[Opening Input material section]

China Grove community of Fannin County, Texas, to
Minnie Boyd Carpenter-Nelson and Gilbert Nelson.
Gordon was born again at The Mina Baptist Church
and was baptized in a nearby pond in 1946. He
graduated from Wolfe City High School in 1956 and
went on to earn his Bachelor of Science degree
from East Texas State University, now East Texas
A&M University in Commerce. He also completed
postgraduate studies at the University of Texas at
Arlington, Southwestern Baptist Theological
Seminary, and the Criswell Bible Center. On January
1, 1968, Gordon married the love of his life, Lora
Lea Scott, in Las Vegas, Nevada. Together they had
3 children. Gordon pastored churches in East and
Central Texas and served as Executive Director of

[Closing Input material section]

§ What to produce
Return every line of the data above in which "Texas" appears.

§ Result of this task
China Grove community of Fannin County, Texas, to
from East Texas State University, now East Texas
postgraduate studies at the University of Texas at
Central Texas and served as Executive Director of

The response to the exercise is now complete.